### Task to carry out
Would you count the lines of the listing that carry the word "write"? Give only the resulting number.

### Material supplied
Content starts

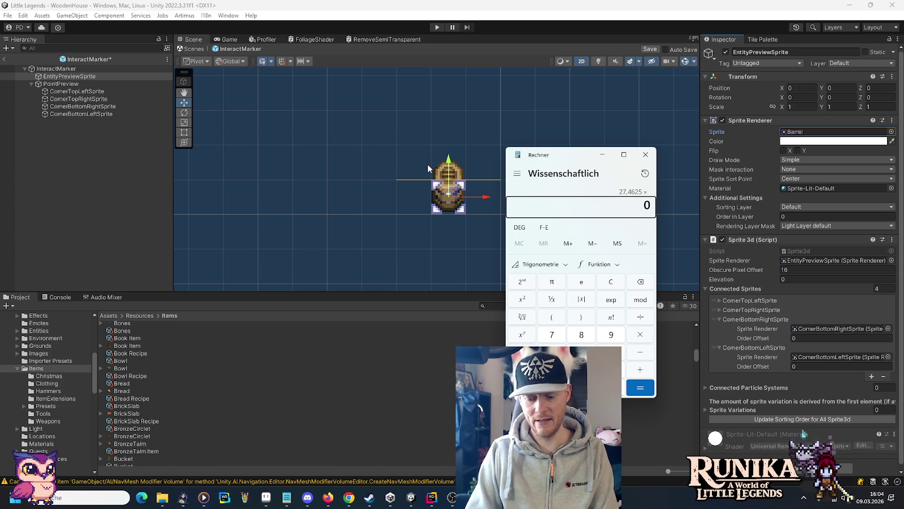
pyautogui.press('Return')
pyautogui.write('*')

Content ends
Content starts

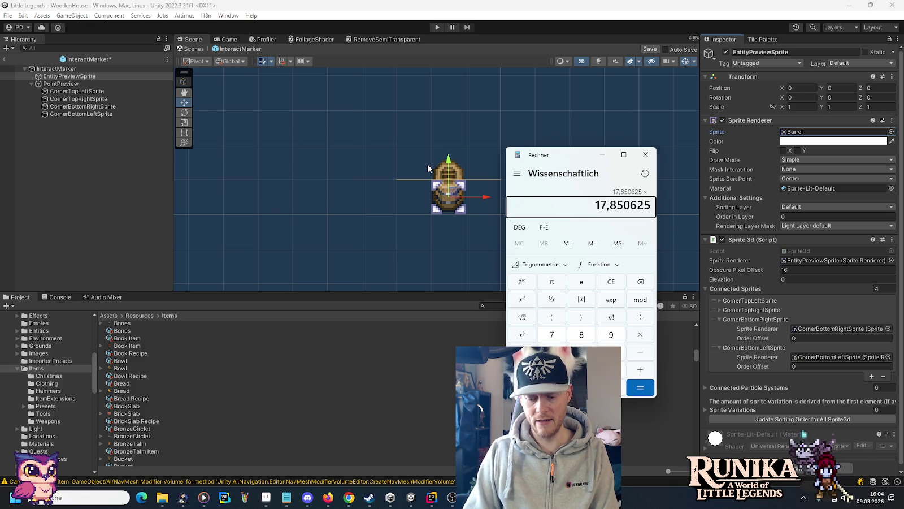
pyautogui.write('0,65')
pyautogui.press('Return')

Content ends

### Exercise answer
2